Richardson: It doesn’t have the luggage capacity he needs, with just 1,908 litres of cargo space. It’s too tall at the back, so it’s fairly limited. I think he wants the Toyota Highlander Hybrid. It’s similar to the 4Runner in size, with 2,387 litres for cargo, but with a more forgiving unibody ride and a less greedy engine.

Gentile: I love the Highlander hybrid. It’s fuel efficient for a three-row SUV, spacious, can tow what he needs – it fits all Dave’s requirements. But maybe he doesn’t want to go with another Toyota. How about something else?

Richardson: Don’t dismiss the Toyota so quickly. Toyota’s retention rate is extremely high because the vehicles are reliable and their dealers do a good job of keeping customers happy. If Dave’s wife is content with her RAV4 Hybrid, it’s often easiest to stay in the maker’s family.

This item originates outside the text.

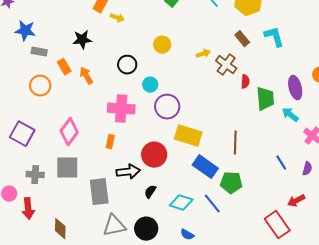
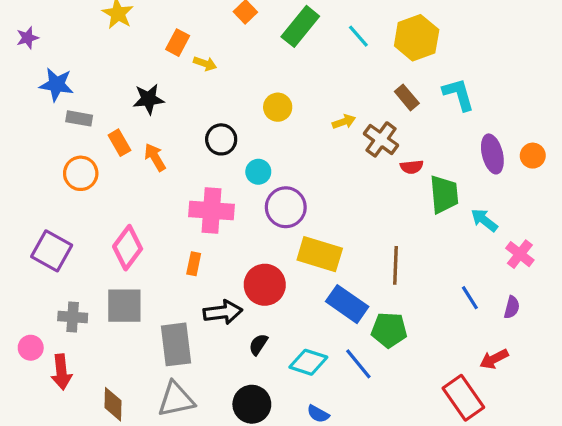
red semicircle: (245, 82) -> (412, 167), turned 80
purple ellipse: (295, 88) -> (492, 154), moved
gray triangle: (114, 226) -> (176, 399), moved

Gentile: But what if Dave wants a change for some reason? Or maybe he really wants a plug-in hybrid?

Richardson: Then for the size he needs, he’s looking at either a Jeep Grand Cherokee PHEV or the Chrysler Pacifica PHEV. The Pacifica minivan doesn’t offer all-wheel drive with the plug-in, though. Dave probably doesn’t really need all-wheel drive – most people don’t – but it’s his choice.

Gentile: Come on, Dave doesn’t want a minivan. He’s not lugging around a bunch of kids. But the Jeep Grand Cherokee PHEV is worth considering.

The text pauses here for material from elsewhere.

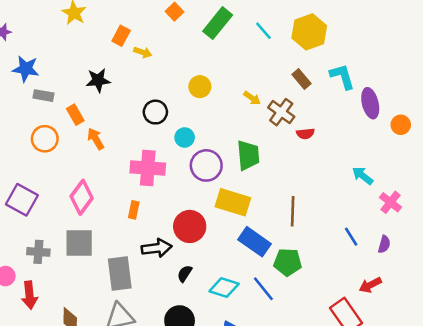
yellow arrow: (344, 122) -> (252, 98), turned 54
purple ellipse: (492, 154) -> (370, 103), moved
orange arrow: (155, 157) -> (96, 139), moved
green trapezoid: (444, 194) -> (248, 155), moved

The 2022 Jeep Grand Cherokee 4xe.The Globe and Mail

Richardson: His Labrador will like it, but if the dog can jump high enough – or if he buys a ramp – then the Grand Cherokee will almost fit the bill. It’s not quite so large, with 2,005 litres of cargo space, and it’s not cheap. The PHEV starts at around $75,000, which is about $10,000 more than the equivalent gasoline-only Grand Cherokee. The Highlander Hybrid starts around $50,000.

Gentile: Yes, it is expensive and that’s a major drawback for the Grand Cherokee PHEV. Not to mention, the electric range isn’t that high – it’s only about 40 kilometres. It’ll take him years to recoup the fuel savings with that premium price tag. Dave is definitely better off with a cheaper hybrid like the Highlander.

Richardson: Agreed. If Dave wants a plug-in, he should look at the new Mitsubishi Outlander, and if he’s happy with a hybrid, I’m sure the Highlander will be an ideal replacement for his 4Runner.